» DATASET CONTENT
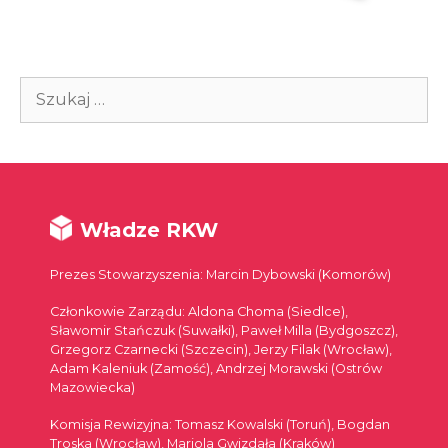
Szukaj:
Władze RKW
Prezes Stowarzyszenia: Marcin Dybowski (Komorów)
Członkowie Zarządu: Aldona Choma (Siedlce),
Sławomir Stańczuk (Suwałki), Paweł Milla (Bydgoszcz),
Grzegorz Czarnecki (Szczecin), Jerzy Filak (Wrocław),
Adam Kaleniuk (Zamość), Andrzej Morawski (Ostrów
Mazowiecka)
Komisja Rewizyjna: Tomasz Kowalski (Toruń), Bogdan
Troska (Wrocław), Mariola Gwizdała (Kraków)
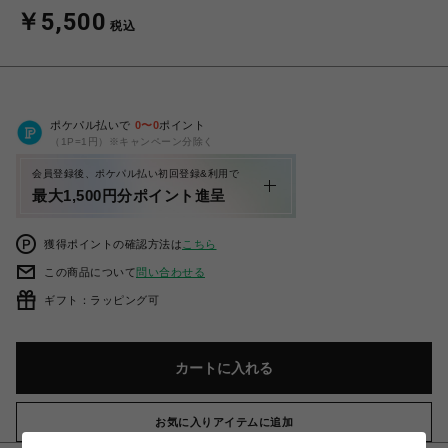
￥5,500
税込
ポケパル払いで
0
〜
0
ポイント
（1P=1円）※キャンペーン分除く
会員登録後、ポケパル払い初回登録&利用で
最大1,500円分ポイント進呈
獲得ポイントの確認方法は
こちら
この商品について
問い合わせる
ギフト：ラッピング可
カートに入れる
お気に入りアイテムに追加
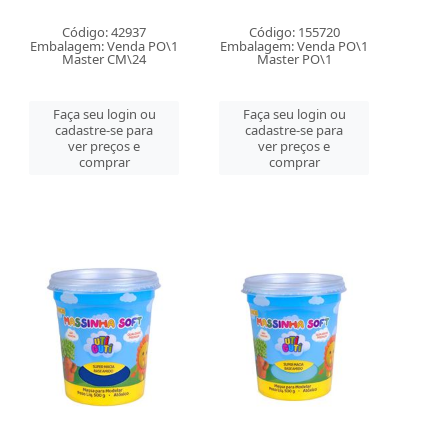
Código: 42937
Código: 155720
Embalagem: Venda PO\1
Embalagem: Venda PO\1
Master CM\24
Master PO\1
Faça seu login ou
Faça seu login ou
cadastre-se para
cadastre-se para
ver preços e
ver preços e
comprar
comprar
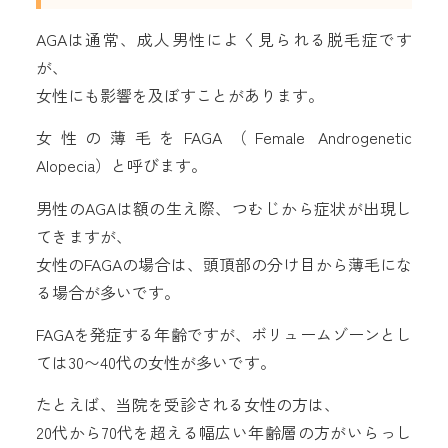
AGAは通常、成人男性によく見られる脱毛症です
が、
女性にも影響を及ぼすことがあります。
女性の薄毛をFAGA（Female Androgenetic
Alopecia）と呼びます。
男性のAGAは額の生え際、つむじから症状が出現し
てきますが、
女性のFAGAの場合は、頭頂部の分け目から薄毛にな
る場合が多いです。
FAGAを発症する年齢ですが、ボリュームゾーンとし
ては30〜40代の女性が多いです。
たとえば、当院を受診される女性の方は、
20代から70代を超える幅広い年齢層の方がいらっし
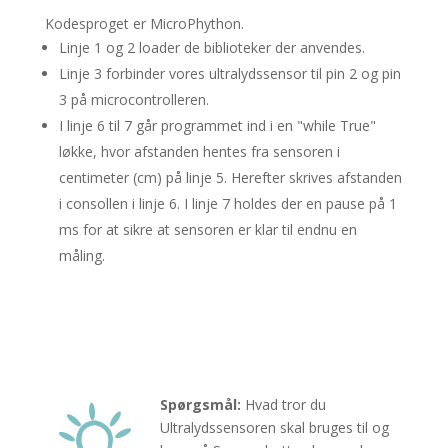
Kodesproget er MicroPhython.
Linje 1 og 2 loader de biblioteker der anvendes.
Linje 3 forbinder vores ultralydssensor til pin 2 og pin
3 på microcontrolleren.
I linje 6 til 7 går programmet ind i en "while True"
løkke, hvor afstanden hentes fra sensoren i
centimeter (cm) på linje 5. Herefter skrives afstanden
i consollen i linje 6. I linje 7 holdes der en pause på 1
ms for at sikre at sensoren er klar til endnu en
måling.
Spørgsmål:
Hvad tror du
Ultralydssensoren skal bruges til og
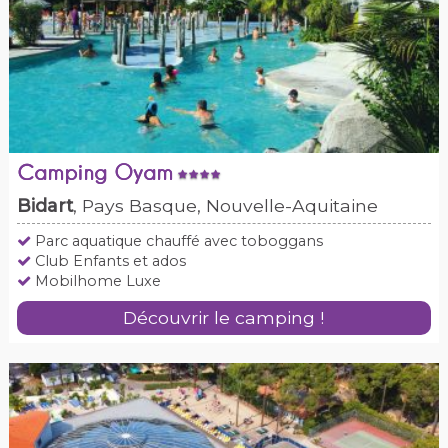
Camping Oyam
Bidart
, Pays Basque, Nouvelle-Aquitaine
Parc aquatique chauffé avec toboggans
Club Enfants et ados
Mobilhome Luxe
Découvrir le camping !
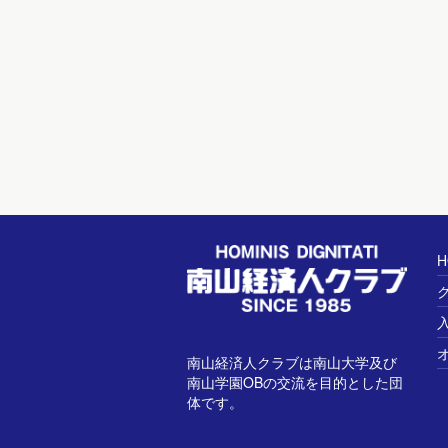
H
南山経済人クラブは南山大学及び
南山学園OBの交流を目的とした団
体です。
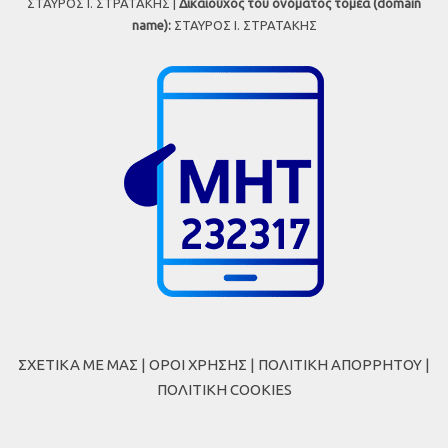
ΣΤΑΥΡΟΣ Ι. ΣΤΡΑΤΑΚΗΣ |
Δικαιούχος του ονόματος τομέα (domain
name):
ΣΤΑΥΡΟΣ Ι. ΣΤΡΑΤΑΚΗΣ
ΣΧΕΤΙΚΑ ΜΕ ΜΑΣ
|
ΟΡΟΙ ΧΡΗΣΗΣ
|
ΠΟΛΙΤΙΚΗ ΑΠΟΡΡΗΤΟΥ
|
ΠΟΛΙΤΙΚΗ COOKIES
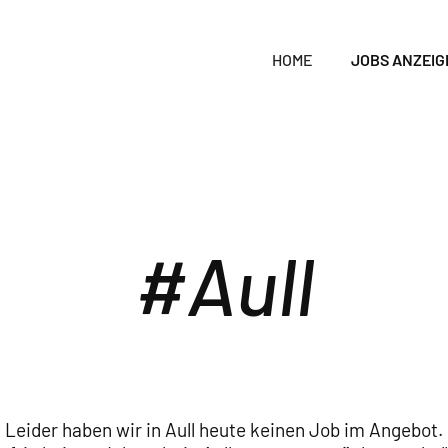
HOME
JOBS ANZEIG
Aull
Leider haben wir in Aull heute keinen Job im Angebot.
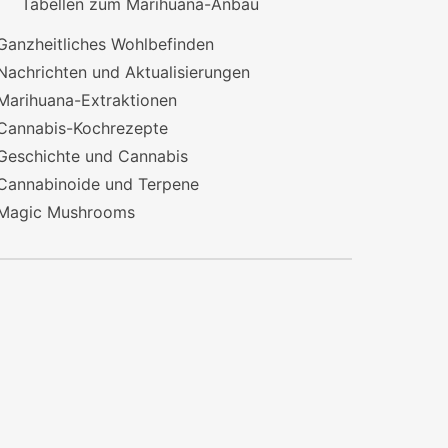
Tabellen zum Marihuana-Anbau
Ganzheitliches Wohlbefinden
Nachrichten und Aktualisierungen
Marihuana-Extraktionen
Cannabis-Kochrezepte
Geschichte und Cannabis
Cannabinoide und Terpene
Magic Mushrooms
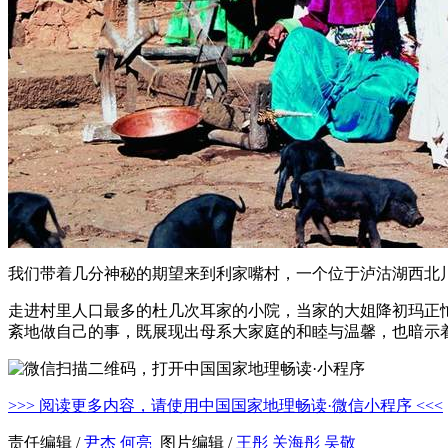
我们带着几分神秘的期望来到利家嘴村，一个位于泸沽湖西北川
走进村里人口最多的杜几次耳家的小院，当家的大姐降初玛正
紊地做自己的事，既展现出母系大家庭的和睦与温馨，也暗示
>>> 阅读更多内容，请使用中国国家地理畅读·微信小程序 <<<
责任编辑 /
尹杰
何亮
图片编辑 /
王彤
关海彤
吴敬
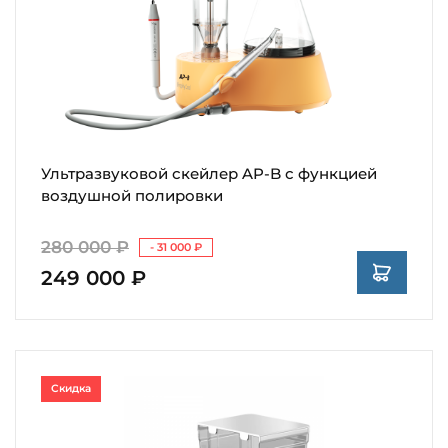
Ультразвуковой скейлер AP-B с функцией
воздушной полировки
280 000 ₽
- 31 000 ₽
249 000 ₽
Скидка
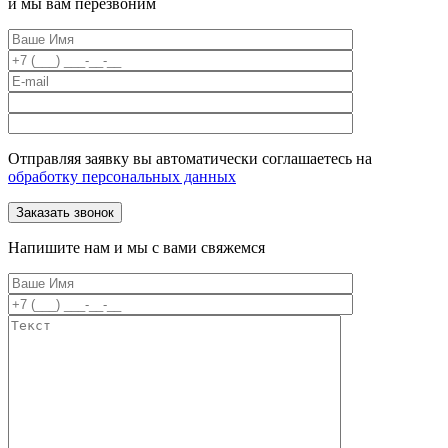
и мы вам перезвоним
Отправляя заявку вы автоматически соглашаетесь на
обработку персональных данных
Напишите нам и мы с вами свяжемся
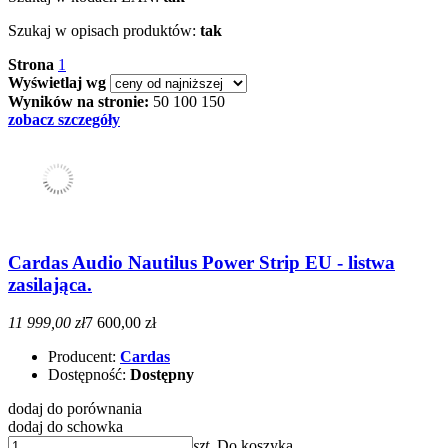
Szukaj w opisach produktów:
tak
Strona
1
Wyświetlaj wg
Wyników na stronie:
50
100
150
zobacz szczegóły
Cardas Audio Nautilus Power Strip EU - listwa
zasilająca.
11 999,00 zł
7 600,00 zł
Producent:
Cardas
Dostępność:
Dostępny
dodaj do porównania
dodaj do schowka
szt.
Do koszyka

» JOB ITEM
Copy every record above exactly as written, but leave out the pictures.

» OUTPUT OF THE EXERCISE
Szukaj:
Władze RKW
Prezes Stowarzyszenia: Marcin Dybowski (Komorów)
Członkowie Zarządu: Aldona Choma (Siedlce),
Sławomir Stańczuk (Suwałki), Paweł Milla (Bydgoszcz),
Grzegorz Czarnecki (Szczecin), Jerzy Filak (Wrocław),
Adam Kaleniuk (Zamość), Andrzej Morawski (Ostrów
Mazowiecka)
Komisja Rewizyjna: Tomasz Kowalski (Toruń), Bogdan
Troska (Wrocław), Mariola Gwizdała (Kraków)
￥5,500
税込
ポケパル払いで
0
〜
0
ポイント
（1P=1円）※キャンペーン分除く
会員登録後、ポケパル払い初回登録&利用で
最大1,500円分ポイント進呈
獲得ポイントの確認方法は
こちら
この商品について
問い合わせる
ギフト：ラッピング可
カートに入れる
お気に入りアイテムに追加
Código: 42937
Código: 155720
Embalagem: Venda PO\1
Embalagem: Venda PO\1
Master CM\24
Master PO\1
Faça seu login ou
Faça seu login ou
cadastre-se para
cadastre-se para
ver preços e
ver preços e
comprar
comprar
AGAは通常、成人男性によく見られる脱毛症です
が、
女性にも影響を及ぼすことがあります。
女性の薄毛をFAGA（Female Androgenetic
Alopecia）と呼びます。
男性のAGAは額の生え際、つむじから症状が出現し
てきますが、
女性のFAGAの場合は、頭頂部の分け目から薄毛にな
る場合が多いです。
FAGAを発症する年齢ですが、ボリュームゾーンとし
ては30〜40代の女性が多いです。
たとえば、当院を受診される女性の方は、
20代から70代を超える幅広い年齢層の方がいらっし
Kodesproget er MicroPhython.
Linje 1 og 2 loader de biblioteker der anvendes.
Linje 3 forbinder vores ultralydssensor til pin 2 og pin
3 på microcontrolleren.
I linje 6 til 7 går programmet ind i en "while True"
løkke, hvor afstanden hentes fra sensoren i
centimeter (cm) på linje 5. Herefter skrives afstanden
i consollen i linje 6. I linje 7 holdes der en pause på 1
ms for at sikre at sensoren er klar til endnu en
måling.
Spørgsmål:
Hvad tror du
Ultralydssensoren skal bruges til og
Camping Oyam
Bidart
, Pays Basque, Nouvelle-Aquitaine
Parc aquatique chauffé avec toboggans
Club Enfants et ados
Mobilhome Luxe
Découvrir le camping !
H
南山経済人クラブは南山大学及び
南山学園OBの交流を目的とした団
体です。
ΣΤΑΥΡΟΣ Ι. ΣΤΡΑΤΑΚΗΣ |
Δικαιούχος του ονόματος τομέα (domain
name):
ΣΤΑΥΡΟΣ Ι. ΣΤΡΑΤΑΚΗΣ
ΣΧΕΤΙΚΑ ΜΕ ΜΑΣ
|
ΟΡΟΙ ΧΡΗΣΗΣ
|
ΠΟΛΙΤΙΚΗ ΑΠΟΡΡΗΤΟΥ
|
ΠΟΛΙΤΙΚΗ COOKIES
HOME
JOBS ANZEIG
Aull
Leider haben wir in Aull heute keinen Job im Angebot.
Tabellen zum Marihuana-Anbau
Ganzheitliches Wohlbefinden
Nachrichten und Aktualisierungen
Marihuana-Extraktionen
Cannabis-Kochrezepte
Geschichte und Cannabis
Cannabinoide und Terpene
Magic Mushrooms
我们带着几分神秘的期望来到利家嘴村，一个位于泸沽湖西北川
走进村里人口最多的杜几次耳家的小院，当家的大姐降初玛正
紊地做自己的事，既展现出母系大家庭的和睦与温馨，也暗示
>>> 阅读更多内容，请使用中国国家地理畅读·微信小程序 <<<
责任编辑 /
尹杰
何亮
图片编辑 /
王彤
关海彤
吴敬
Ультразвуковой скейлер AP-B с функцией
воздушной полировки
280 000 ₽
- 31 000 ₽
249 000 ₽
Скидка
и мы вам перезвоним
Отправляя заявку вы автоматически соглашаетесь на
обработку персональных данных
Напишите нам и мы с вами свяжемся
Szukaj w opisach produktów:
tak
Strona
1
Wyświetlaj wg
Wyników na stronie:
50
100
150
zobacz szczegóły
Cardas Audio Nautilus Power Strip EU - listwa
zasilająca.
11 999,00 zł
7 600,00 zł
Producent:
Cardas
Dostępność:
Dostępny
dodaj do porównania
dodaj do schowka
szt.
Do koszyka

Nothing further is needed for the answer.